#### Exercise text:
BEGIN

This list of needs would drive much of the U.S. research on wild horse contraception during the 1990s, including research funded by both the BLM and the U.S. Geological Survey (USGS). To meet the stated criteria, a National Park Service research team on Assateague Island National Seashore turned to an immunocontraceptive agent, porcine zona pellucida (PZP), which had been reported to block fertilization in dogs, rabbits, and primates. Experimental PZP application on the wild horses of Assateague Island commenced in 1988, resulting in promising reductions in the pregnancy rates of mares: by 1994, population growth began to stabilize solely through the use of PZP immunocontraception.

The Outlook for PZP

Observing Wild Horses
Researcher observing wild horses in a field.
Photo of a researcher observing wild horses in the field.

END

#### Dataset entries:
BEGIN

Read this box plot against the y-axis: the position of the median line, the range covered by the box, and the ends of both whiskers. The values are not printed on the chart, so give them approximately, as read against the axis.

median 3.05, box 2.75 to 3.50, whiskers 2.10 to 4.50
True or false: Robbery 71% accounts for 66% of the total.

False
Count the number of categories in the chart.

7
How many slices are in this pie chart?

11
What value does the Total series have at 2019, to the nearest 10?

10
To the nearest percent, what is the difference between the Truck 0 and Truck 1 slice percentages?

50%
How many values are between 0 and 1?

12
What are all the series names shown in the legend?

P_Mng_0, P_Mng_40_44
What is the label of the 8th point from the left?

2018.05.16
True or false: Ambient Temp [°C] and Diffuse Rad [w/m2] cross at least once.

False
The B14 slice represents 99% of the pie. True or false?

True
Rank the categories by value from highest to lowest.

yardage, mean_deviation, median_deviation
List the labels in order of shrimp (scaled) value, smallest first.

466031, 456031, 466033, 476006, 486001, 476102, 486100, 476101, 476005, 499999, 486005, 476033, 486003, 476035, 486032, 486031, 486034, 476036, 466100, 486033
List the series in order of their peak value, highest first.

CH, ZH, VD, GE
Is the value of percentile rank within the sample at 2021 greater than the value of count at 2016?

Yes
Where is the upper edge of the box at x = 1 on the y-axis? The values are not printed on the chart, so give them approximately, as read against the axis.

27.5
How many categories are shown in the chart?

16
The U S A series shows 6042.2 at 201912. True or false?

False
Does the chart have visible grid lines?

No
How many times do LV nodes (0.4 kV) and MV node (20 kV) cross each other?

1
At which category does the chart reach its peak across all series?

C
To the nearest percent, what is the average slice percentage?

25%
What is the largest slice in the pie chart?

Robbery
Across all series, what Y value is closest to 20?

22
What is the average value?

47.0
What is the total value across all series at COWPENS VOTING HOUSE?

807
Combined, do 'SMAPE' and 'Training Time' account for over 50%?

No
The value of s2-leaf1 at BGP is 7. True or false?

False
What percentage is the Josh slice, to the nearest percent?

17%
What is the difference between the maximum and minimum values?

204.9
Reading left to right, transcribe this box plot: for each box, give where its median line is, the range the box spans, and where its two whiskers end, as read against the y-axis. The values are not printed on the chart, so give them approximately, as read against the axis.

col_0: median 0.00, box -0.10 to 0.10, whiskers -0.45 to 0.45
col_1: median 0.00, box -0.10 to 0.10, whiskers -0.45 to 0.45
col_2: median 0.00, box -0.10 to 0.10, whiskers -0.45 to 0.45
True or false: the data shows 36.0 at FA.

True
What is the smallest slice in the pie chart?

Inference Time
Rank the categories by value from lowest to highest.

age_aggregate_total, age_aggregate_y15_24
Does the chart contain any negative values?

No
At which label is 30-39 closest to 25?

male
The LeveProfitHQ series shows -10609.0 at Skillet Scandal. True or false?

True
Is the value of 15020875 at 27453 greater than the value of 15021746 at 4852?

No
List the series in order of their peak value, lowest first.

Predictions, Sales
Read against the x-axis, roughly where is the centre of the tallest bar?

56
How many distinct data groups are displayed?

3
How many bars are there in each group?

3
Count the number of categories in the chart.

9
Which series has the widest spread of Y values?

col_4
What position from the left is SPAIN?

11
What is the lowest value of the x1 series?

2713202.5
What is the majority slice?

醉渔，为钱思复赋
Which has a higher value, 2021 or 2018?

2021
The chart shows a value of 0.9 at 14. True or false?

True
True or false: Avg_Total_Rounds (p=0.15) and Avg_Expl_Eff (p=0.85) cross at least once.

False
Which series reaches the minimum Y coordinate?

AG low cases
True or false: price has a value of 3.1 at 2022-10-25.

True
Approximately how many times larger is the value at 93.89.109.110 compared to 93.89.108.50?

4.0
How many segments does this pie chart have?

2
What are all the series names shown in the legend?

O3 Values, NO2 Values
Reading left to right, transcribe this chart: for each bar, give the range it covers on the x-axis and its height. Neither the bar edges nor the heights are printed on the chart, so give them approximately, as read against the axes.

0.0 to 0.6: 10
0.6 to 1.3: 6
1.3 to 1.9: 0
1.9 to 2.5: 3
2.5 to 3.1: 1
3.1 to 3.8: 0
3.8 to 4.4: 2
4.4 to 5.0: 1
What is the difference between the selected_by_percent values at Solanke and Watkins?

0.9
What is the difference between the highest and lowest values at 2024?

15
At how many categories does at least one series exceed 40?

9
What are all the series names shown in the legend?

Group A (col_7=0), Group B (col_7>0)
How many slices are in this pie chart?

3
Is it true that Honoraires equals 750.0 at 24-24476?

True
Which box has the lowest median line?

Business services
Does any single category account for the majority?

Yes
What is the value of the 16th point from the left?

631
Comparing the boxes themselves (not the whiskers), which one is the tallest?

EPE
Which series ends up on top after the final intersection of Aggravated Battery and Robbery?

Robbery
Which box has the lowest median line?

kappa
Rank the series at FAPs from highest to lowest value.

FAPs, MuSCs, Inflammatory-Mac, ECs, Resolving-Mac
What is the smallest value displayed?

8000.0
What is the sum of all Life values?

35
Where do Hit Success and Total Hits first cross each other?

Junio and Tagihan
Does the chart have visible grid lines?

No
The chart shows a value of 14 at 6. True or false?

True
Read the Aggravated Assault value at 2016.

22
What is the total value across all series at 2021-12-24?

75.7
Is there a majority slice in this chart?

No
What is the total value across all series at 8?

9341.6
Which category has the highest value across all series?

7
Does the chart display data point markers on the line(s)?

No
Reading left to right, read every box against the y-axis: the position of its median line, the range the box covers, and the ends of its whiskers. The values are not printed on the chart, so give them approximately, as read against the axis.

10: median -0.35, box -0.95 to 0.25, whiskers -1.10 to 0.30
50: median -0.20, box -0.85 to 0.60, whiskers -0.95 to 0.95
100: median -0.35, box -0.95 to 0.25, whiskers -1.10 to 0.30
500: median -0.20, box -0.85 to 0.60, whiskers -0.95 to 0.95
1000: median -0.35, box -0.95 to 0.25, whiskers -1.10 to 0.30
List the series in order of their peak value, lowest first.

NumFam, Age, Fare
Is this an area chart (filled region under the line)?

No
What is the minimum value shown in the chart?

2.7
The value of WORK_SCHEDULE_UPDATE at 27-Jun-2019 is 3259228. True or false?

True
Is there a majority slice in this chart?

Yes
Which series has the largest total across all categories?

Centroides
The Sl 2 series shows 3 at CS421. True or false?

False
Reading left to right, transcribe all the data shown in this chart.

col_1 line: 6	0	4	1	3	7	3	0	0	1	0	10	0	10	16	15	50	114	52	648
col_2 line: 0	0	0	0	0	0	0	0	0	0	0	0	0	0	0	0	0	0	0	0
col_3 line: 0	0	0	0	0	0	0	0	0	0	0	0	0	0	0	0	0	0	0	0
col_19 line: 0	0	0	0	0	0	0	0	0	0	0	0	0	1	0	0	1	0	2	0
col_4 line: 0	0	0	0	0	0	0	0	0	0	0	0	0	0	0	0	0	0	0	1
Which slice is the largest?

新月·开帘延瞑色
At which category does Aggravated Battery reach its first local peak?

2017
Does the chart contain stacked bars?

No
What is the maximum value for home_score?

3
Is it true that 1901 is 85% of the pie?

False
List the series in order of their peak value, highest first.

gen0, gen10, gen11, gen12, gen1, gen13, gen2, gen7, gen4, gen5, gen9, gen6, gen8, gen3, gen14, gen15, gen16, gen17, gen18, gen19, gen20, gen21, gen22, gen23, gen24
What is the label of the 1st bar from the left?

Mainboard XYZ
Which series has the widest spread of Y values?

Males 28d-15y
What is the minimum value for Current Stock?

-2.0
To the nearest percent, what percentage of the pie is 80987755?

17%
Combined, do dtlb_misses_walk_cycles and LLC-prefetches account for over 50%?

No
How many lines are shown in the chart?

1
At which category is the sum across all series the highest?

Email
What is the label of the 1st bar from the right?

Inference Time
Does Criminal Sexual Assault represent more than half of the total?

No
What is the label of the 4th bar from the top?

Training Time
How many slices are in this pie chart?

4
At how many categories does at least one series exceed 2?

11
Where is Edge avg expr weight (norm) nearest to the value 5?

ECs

END

#### Exercise instructions:
Put this sentence from the passage on wild horse contraception into Spanish: "This list of needs would drive much of the U.S. research on wild horse contraception during the 1990s, including research funded by both the BLM and the U.S. Geological Survey (USGS)."

#### Answer space:
Esta lista de necesidades impulsaría gran parte de la investigación estadounidense sobre la anticoncepción de caballos salvajes durante la década de 1990, incluida la investigación financiada tanto por la BLM como por el Servicio Geológico de los Estados Unidos (USGS).